SUZANNE de Katell Quillévéré

Trois ans après son très beau premier film Un poison violent (Quinzaine des Réalisateurs 2010), Katell Quillévéré présentait cette année Suzanne en ouverture de la Semaine de la Critique. Ou l’audacieux récit sur une vingtaine d’années de la vie d’une jeune femme et de sa famille. Sans quitter les sphères intimistes de la chronique familiale et amoureuse, son ambition de cinéaste prend ici une ampleur étonnante.

Ce qui frappe avant tout dans Suzanne, c’est la recherche permanente du romanesque. Le film est proche de la saga familiale : de l’enfance de son héroïne éponyme (Sara Forestier) à sa maturité en passant par les années lycées, deux grossesses, une vie en cavale, des relations en dents de scie avec son père (François Damiens) et sa sœur (Adèle Haenel)… Le récit de Suzanne se fait par à-coups. On ne peut s’empêcher d’y admirer un usage parfois stupéfiant de l’ellipse, prenant le risque de perdre le spectateur en choisissant de ne pas tout expliquer, en ne cherchant pas à « épuiser » entièrement les personnages à chaque instant. Suzanne est enfant : belle séquence de spectacle de danse puis scène familiales assez justes et touchantes. Puis hop, Suzanne est lycéenne, et enceinte. De qui ? Il n’en sera jamais question. Hop, Suzanne s’entiche d’un mauvais garçon, elle est sa complice dans un braquage dont nous ne verrons rien car hop, la voici déjà en prison. Les événements capitaux, les prises de décisions majeures etc. sont presque toujours hors-champ, invitant le spectateur à les imaginer a posteriori. Un nouveau mystère, donc, à chaque « flash forward » ; et pourtant, aucun déficit d’incarnation et un attachement sans réserve aux personnages.

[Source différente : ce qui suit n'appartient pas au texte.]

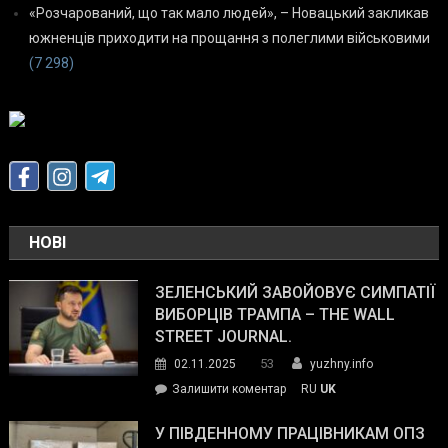
«Розчарований, що так мало людей», – Новацький закликав
южненців приходити на прощання з полеглими військовими
(7 298)
НОВІ
ЗЕЛЕНСЬКИЙ ЗАВОЙОВУЄ СИМПАТІЇ
ВИБОРЦІВ ТРАМПА – THE WALL
STREET JOURNAL.
53
02.11.2025
yuzhny.info
on
Залишити коментар
RU
UK
Зеленський
завойовує
У ПІВДЕННОМУ ПРАЦІВНИКАМ ОПЗ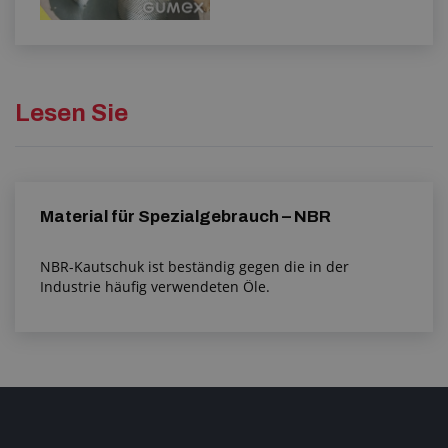
Lesen Sie
Material für Spezialgebrauch – NBR
NBR-Kautschuk ist beständig gegen die in der
Industrie häufig verwendeten Öle.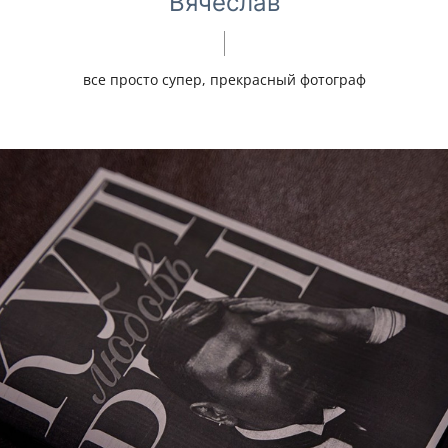
Вячеслав
все просто супер, прекрасный фотограф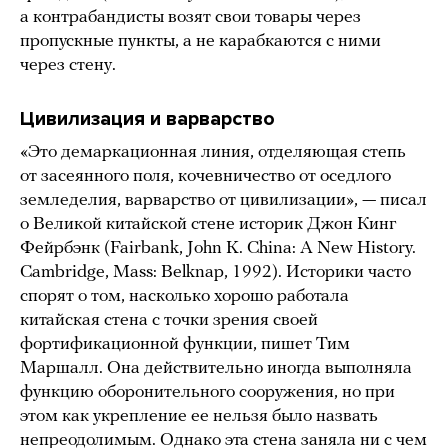
а контрабандисты возят свои товары через
пропускные пункты, а не карабкаются с ними
через стену.
Цивилизация и варварство
«Это демаркационная линия, отделяющая степь
от засеянного поля, кочевничество от оседлого
земледелия, варварство от цивилизации», — писал
о Великой китайской стене историк Джон Кинг
Фейрбэнк (Fairbank, John K. China: A New History.
Cambridge, Mass: Belknap, 1992). Историки часто
спорят о том, насколько хорошо работала
китайская стена с точки зрения своей
фортификационной функции, пишет Тим
Маршалл. Она действительно иногда выполняла
функцию оборонительного сооружения, но при
этом как укрепление ее нельзя было назвать
непреодолимым. Однако эта стена заняла ни с чем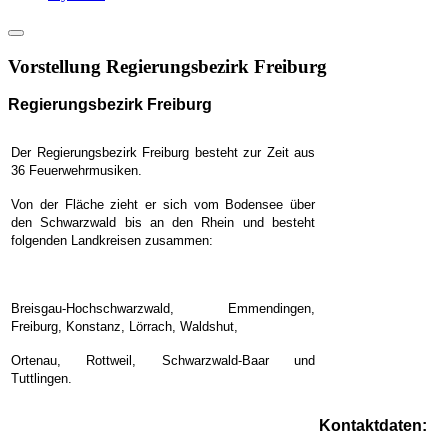
Vorstellung Regierungsbezirk Freiburg
Regierungsbezirk Freiburg
Der Regierungsbezirk Freiburg besteht zur Zeit aus
36 Feuerwehrmusiken.
Von der Fläche zieht er sich vom Bodensee über
den Schwarzwald bis an den Rhein
und besteht
folgenden Landkreisen zusammen:
Breisgau-Hochschwarzwald, Emmendingen,
Freiburg, Konstanz, Lörrach, Waldshut,
Ortenau, Rottweil, Schwarzwald-Baar und
Tuttlingen.
Kontaktdaten: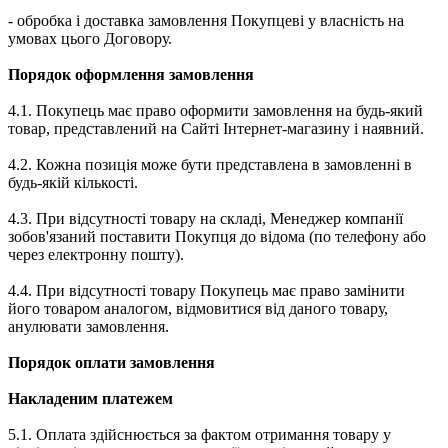
- обробка і доставка замовлення Покупцеві у власність на
умовах цього Договору.
Порядок оформлення замовлення
4.1. Покупець має право оформити замовлення на будь-який
товар, представлений на Сайті Інтернет-магазину і наявний.
4.2. Кожна позиція може бути представлена ​​в замовленні в
будь-якій кількості.
4.3. При відсутності товару на складі, Менеджер компанії
зобов'язаний поставити Покупця до відома (по телефону або
через електронну пошту).
4.4. При відсутності товару Покупець має право замінити
його товаром аналогом, відмовитися від даного товару,
анулювати замовлення.
Порядок оплати замовлення
Накладеним платежем
5.1. Оплата здійснюється за фактом отримання товару у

SUZANNE de Katell QuillévéréLà où la facilité aurait amené des développements psychologisants, une causalité bien définie (les frasques de Suzanne liées au traumatisme de la mort de sa mère ? pas nécessairement), Katell Quillévéré préfère s’en remettre aux hasards et aux énigmes. Le film s’autorise même à faire disparaître son héroïne de l’écran pendant un certain temps, prenant à cette occasion un tour presque choral. Le « délié » de l’histoire autorisant des gestes de scénario audacieux, certaines péripéties pourront paraître inutilement mélodramatiques (on n’en dira pas plus). Par ailleurs, saga romanesque oblige, on voit donc évoluer les personnages et leurs décors sur de nombreuses années. Possible léger déficit de croyance ici : on sait grès à la cinéaste d’avoir opté pour une reconstitution minimaliste des années 80-90, évitant le pittoresque. Reste que Sara Forestier est forcément moins crédible en lycéenne (ici pseudo-grunge) qu’il y a dix ans dans L’Esquive… Elle est cependant remarquable, comme le sont l’ensemble des comédiens, admirablement dirigés. On aura rarement vu François Damiens aussi beau (oui, beau) et troublant en père célibataire voyant sa fille s’éloigner physiquement et moralement. Le débutant Paul Hamy (que l’on verra bientôt dans le beau Elle s’en va d’Emmanuelle Bercot) et la toujours sublime Adèle Haenel ont juste ce qu’il faut de magnétisme.

Il faut toute la puissance de conviction du récit et de la mise en scène pour nous faire adhérer finalement presque entièrement à ce deuxième film qui, s’il n’évoquait pas une inconnue fictive et française, aurait tout pour être un beau biopic américain.

SUZANNE (France, 2013), un film de Katell Quillévéré. Avec Sara Forestier, François Damiens, Adèle Haenel, Paul Hamy. Durée : 94 min. Sortie en France : 18 décembre 2013.